Y no sé si por el ensayo mío
o por la práctica y apremio del oficial
entrevistador, las palabras, de ambos lados, fueron pocas.
- Usted está designado para
una misión fuera del país. Es voluntaria. ¿Está dispuesto a cumplirla?
- Yo voy donde sea y cuando
sea.
- Piénselo bien. La misión es peligrosa y hay
muchas probabilidades de no volver. Es una guerra.
-La respuesta está dada. ¿Cuándo?
-Hoy mismo, tal vez dentro
de un rato.
Estuve a punto de hacer otra
pregunta: ¿Dónde? Pero el oficial había
dado ya por terminada la conversación y me percaté de que otra interrogante y
su correspondiente respuesta habrían rasgado los límites de la discreción.
No sabía dónde, aunque
analizando la convulsa situación del mundo y los diversos puntos de conflictos,
imaginaba que sería donde en realidad fue: en la hermana República Popular de
Angola, recién nacida a la independencia y agredida por los intereses más
reaccionarios del imperialismo internacional.
Eran los días finales de
diciembre de 1975. Esa madrugada, luego de una prolongada espera, la misión fue
aplazada, pero los primeros días del enero siguiente le sirvieron de escenario.
Fueron muchas las
sensaciones experimentadas al momento de partir, pero hubo una muy difícil de
olvidar: el adiós a Santiago de Cuba. Ante la inminencia de la partida la
ciudad me pareció distinta.
Si antes tenía de ella una
visión panorámica, ahora me detenía en cada detalle y me parecía que descubría
cosas nunca vistas, aunque ellas estuvieran en lugares por donde a diario
pasaba.
Las calles, las casas, los
árboles, las aceras, las luces, la gente, los edificios, los bancos del Paseo
de Martí, las estatuas. En cada cosa sentía la necesidad de detenerme, aferrado
a la idea de que ellas quedaran grabadas en mi mente.

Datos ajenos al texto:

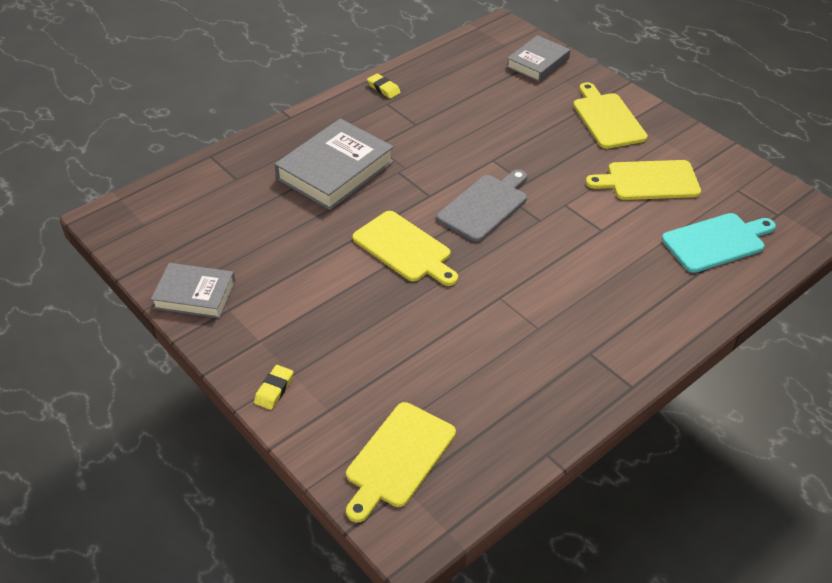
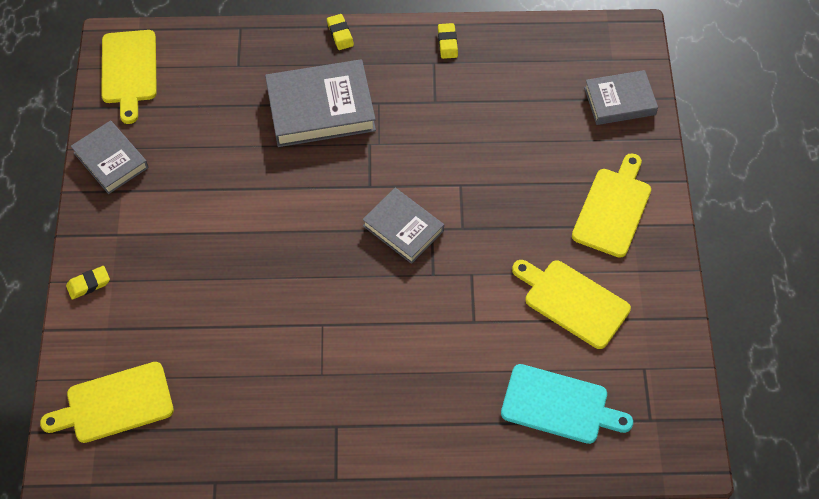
camera: 40 degrees right, 15 degrees up
(297, 121) = (340, 34): none -> yellow eraser
(404, 248) = (297, 225): yellow cutting board -> yellow cutting board (129, 70)
(485, 206) = (403, 228): grey cutting board -> grey book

¡Y cuán hermoso me parecía
todo! ¡Con qué tremenda fuerza me sentía ligado a cada fragmento de Santiago de
Cuba! Y pensaba en cómo serían las cosas allá, a miles de kilómetros, en ese
imaginario lugar, del cual ni siquiera conocía aún el nombre ni su ubicación
geográfica. Y me martillaba también la mente ¿por qué no decirlo? la idea sobre
la posibilidad de estar mirando a Santiago de Cuba por última vez…

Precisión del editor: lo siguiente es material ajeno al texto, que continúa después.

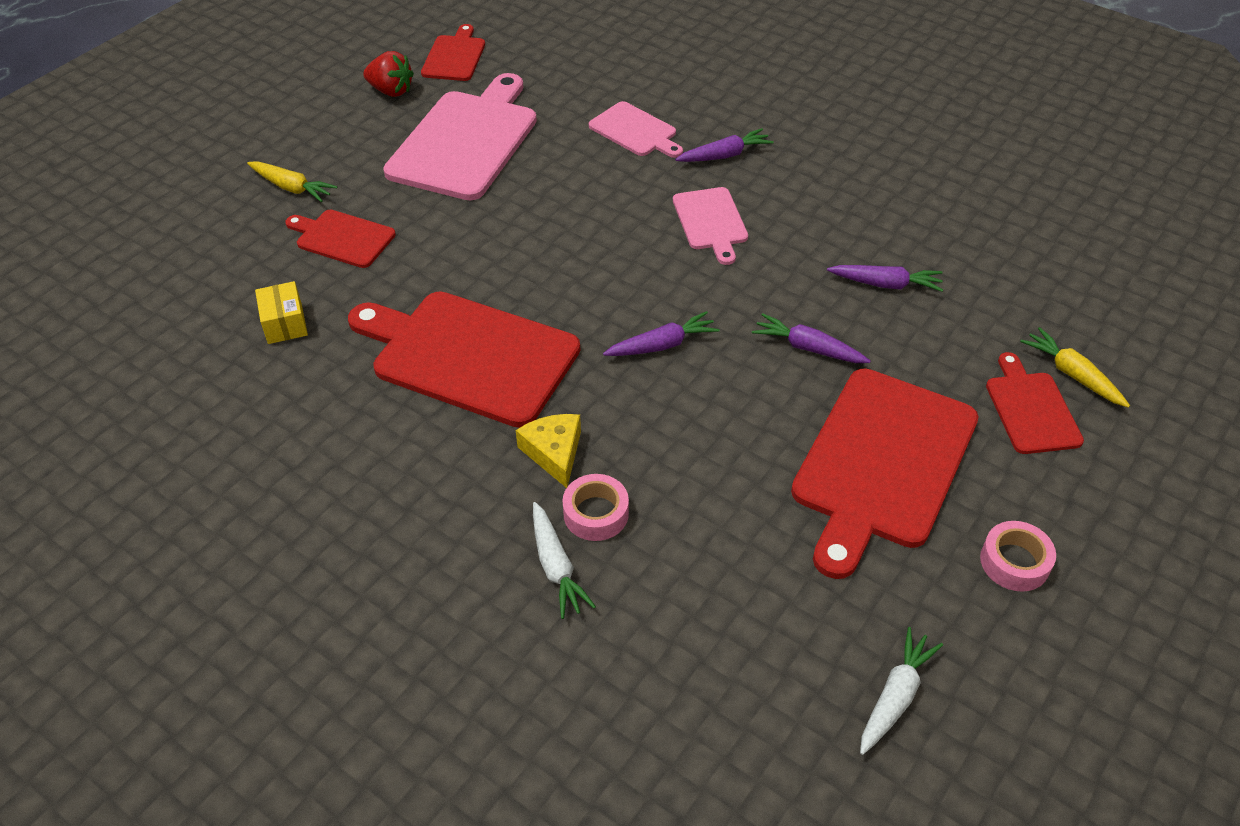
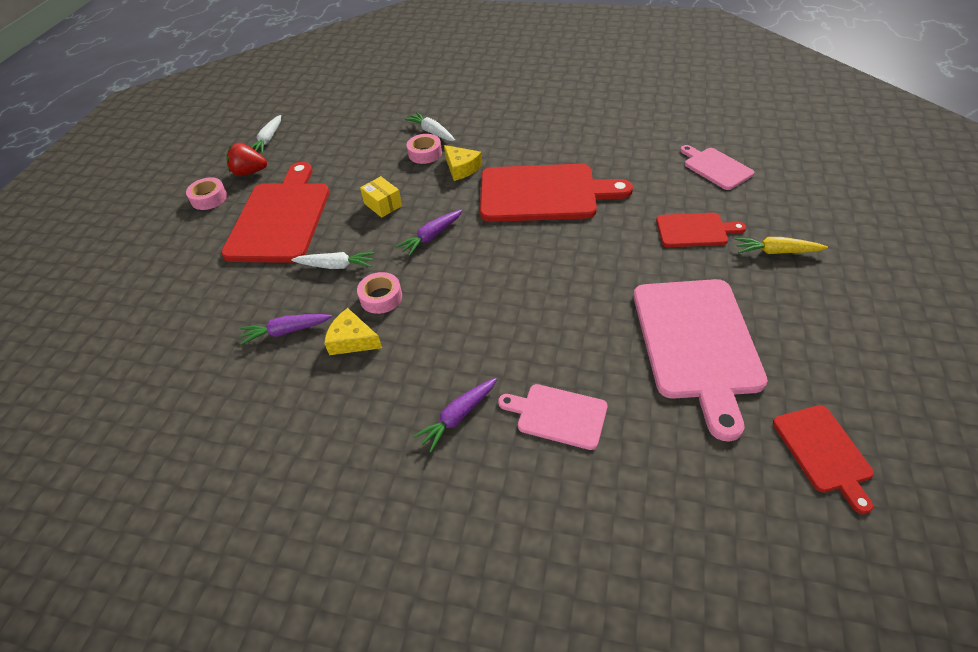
camera: 160 degrees right, 0 degrees up
(285, 323) = (665, 174): yellow box -> yellow box (383, 205)
(391, 91) = (825, 375): red strawberry -> red strawberry (249, 172)
(711, 222) = (439, 338): pink cutting board -> pink cutting board (715, 167)
(760, 286) = (381, 297): none -> pink tape
(808, 250) = (352, 340): none -> yellow cheese
(808, 348) = (336, 266): purple carrot -> white carrot
(1030, 409) = (186, 275): red cutting board -> none
(1072, 374) = (152, 307): yellow carrot -> none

Por eso, cuando el ómnibus
se puso en marcha, subió el Paseo de Martí, tomó la carretera central y poco a
poco se iba alejando, ya no tenía tiempo de fijarme en los detalles, pero volví
a la visión panorámica, ansiando que nada quedara sin abrazar por la mirada.
Eran las 9:00 de la noche
del siete de enero de 1976. La ciudad quedaba atrás. Y atrás quedaban también
los seres queridos, los compañeros. No tenía la certeza de volver a verlos. Los
besos y abrazos a mis pequeños hijos y a mi esposa. La incertidumbre
incontestable de hacia dónde iba y cuándo regresaba. Todos esos sentimientos se
fundían en mi mente, se entrelazaban unos con otros, se cedían o disputaban mutuamente el lugar.

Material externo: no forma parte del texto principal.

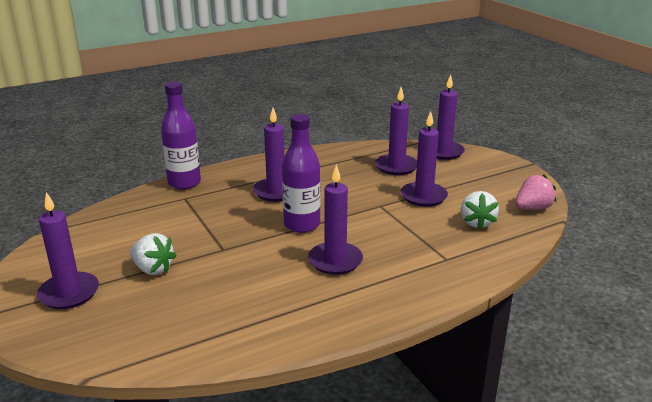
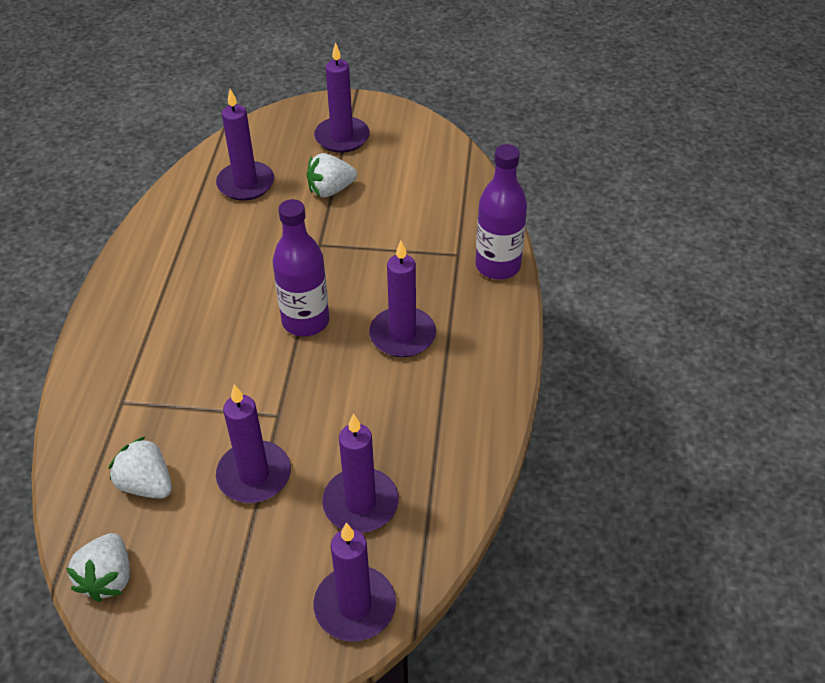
camera: 125 degrees right, 20 degrees up
(335, 261) = (214, 312): purple candle -> purple candle (246, 184)
(532, 208) = (108, 578): pink strawberry -> white strawberry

Lo accidentado del acceso a
Santiago de Cuba, provocado por las montañas que a semejanza de un insomne y
gigante centinela, con invariable celo
cuidan la ciudad, hizo que muy pronto desaparecieran las luces. Cerré entonces
los ojos, a la vez que reproduje en la imaginación todo lo que momentos antes
había observado con tanto cariño.
Y después, coronando el
Puerto de Moya, torné la vista. Sabía que desde allí se divisaba la ciudad. Y vi
de nuevo las luces, como un triángulo reluciente incrustado en las montañas,
como si éstas abrieran intencionalmente su pecho para brindar la oportunidad de
la última mirada.
Pero fue una visión muy
fugaz, porque pronto el ómnibus tomaría una curva que haría definitivamente
invisible el resplandor santiaguero. Las luces internas del vehículo estaban
apagadas, pero aún así, pude percibir que todos los pasajeros habían vuelto la
vista hacia atrás y luego, sin mediar palabras, se recostaron en sus asientos.
Para mí, el raudo fulgor fue suficiente para permitirme exclamar, uniendo en
sólo dos palabras todo lo que quería y dejaba atrás ¡Adiós, Santiago!